Nationally, there are a handful of elected Latino leaders serving in Congress but none from the Houston area. Houston also has never had a Hispanic mayor and has just two Hispanics on the 14-member City Council.
"The demographic growth doesn't automatically translate into political power," said Nestor Rodriguez, chairman of the University of Houston's Sociology Department and co-director for the Center for Immigration Research.
But with immigration as the impetus, Latino politics in the U.S. is reassessing and redefining itself.
Latino leadership has long been decentralized by differences in region, generation, country of origin and ethnicity. That decentralization stymies a unified front and vision for Hispanics.
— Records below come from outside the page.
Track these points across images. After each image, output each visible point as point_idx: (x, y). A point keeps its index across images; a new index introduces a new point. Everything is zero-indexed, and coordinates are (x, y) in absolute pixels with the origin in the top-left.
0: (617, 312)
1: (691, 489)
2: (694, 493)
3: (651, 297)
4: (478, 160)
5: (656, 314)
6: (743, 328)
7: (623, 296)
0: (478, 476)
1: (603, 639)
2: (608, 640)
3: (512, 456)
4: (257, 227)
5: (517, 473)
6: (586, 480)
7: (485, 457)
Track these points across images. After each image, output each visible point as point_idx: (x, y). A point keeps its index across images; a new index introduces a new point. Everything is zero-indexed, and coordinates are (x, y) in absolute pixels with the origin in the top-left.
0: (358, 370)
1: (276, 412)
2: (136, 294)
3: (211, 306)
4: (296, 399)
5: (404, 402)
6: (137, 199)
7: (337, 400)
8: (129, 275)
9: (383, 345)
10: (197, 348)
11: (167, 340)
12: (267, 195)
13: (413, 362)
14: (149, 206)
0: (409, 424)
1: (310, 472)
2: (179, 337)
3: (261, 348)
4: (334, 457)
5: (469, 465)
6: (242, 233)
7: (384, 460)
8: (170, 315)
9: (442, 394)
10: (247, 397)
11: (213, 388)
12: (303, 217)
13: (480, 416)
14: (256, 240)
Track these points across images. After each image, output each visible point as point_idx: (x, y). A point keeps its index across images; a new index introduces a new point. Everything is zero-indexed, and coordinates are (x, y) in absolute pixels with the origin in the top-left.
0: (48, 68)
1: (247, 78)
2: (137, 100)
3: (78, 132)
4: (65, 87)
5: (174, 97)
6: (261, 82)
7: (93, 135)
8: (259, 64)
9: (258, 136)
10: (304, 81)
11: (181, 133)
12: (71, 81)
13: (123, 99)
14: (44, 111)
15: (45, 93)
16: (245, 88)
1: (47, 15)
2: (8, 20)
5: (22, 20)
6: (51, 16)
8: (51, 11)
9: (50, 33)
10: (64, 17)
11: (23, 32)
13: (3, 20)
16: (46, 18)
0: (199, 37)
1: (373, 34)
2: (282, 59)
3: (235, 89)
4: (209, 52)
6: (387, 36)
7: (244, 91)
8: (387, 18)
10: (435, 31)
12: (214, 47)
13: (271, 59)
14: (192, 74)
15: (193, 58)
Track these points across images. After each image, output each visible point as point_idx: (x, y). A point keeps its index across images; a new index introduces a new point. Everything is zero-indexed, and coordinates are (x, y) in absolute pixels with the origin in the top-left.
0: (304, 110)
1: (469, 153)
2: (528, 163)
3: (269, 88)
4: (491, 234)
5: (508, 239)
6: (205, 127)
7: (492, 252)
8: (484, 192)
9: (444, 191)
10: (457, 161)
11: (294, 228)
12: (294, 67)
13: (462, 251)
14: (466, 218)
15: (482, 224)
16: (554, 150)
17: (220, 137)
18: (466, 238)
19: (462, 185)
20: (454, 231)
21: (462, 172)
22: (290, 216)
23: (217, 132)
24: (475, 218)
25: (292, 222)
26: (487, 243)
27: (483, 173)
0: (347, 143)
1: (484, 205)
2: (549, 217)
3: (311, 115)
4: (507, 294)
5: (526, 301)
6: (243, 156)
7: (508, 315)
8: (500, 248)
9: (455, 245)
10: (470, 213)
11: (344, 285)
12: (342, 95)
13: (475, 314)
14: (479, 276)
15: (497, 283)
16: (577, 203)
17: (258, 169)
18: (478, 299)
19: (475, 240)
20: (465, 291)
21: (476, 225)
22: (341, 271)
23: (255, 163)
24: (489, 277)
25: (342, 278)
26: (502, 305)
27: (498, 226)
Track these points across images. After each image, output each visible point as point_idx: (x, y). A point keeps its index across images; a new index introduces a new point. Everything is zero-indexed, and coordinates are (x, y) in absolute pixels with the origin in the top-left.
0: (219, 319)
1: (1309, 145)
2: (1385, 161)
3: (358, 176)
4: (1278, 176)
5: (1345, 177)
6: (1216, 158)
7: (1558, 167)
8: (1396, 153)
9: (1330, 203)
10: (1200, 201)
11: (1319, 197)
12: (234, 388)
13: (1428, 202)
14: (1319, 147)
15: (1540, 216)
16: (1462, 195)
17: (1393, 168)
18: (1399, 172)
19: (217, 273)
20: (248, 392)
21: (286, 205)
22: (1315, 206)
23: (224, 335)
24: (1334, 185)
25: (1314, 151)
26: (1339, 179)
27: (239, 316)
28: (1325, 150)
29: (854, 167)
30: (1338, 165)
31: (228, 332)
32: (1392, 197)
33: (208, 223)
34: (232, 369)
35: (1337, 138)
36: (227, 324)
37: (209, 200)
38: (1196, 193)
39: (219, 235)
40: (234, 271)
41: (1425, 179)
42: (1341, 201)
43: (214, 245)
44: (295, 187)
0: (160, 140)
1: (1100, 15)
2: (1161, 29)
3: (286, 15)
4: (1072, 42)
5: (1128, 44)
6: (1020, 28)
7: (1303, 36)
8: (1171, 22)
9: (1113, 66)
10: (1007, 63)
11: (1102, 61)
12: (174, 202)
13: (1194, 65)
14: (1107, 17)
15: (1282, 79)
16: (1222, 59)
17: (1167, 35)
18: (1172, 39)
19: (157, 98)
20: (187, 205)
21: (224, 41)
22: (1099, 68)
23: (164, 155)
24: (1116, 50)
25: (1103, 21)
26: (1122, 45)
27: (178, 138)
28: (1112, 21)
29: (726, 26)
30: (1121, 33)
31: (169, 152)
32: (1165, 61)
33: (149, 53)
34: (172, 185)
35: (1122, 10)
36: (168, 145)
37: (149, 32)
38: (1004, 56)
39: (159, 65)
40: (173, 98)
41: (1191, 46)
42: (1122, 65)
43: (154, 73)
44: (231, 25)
Observers said immigration has bound different groups, including non-immigrants who were offended by the racial overtones of some of the anti-illegal immigrant rhetoric.
The youth, who were instrumental in leading the school walkouts, marches and rallies, see their charge as building social movements to influence as a group rather than running for political office, said longtime Houston immigrants' rights activist Maria Jimenez.
The key to filling the political power void will be to invest in leadership development, said Jorge Mursuli, national executive director of the Florida-based Democracia USA and vice president of People for the American Way.
Latinos "don't have a lot of national leaders elected or otherwise so whenever there's an issue, finding someone to articulate our messages is not an easy thing," Mursuli said. "Having national leaders is a sign that we've arrived on the national landscape and that is as important as having local leaders."